__Your instructions__.
The answer is the line that contains "cytometry signatures enhance the" followed by every later line of the entries below, each repeated exactly, and nothing else.

====== Data listing

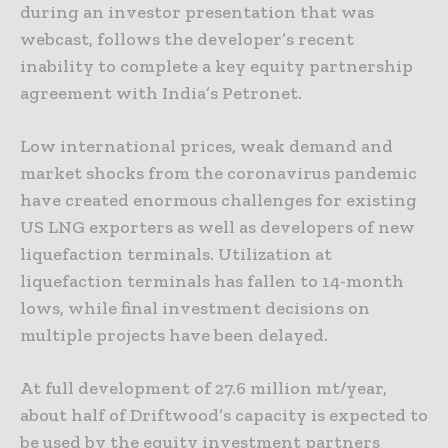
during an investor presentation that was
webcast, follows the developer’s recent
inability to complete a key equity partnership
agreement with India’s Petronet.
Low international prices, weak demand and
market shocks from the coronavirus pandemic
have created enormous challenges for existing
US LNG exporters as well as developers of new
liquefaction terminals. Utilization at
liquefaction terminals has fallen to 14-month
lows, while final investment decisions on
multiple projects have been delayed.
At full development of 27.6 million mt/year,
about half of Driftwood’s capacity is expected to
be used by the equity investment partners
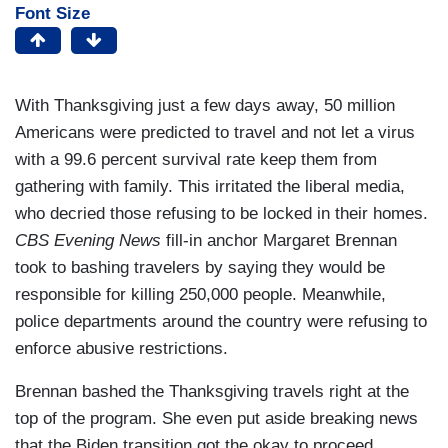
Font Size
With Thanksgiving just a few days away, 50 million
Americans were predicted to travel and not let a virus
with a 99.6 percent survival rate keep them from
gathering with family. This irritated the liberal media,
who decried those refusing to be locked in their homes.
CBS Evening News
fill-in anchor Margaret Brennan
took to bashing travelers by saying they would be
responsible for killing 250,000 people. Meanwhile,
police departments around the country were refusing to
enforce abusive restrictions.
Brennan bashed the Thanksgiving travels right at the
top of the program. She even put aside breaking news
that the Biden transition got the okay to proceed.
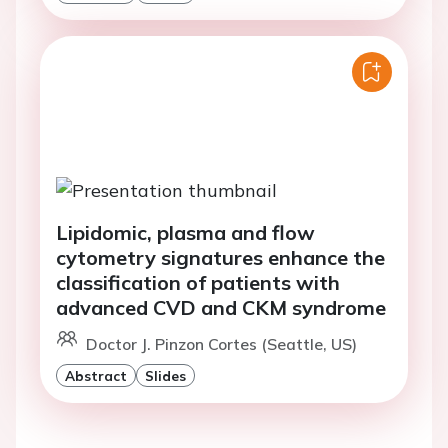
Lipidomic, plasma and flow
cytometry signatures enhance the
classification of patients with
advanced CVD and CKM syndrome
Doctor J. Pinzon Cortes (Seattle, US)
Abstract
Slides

============

__Answer below__.
cytometry signatures enhance the
classification of patients with
advanced CVD and CKM syndrome
Doctor J. Pinzon Cortes (Seattle, US)
Abstract
Slides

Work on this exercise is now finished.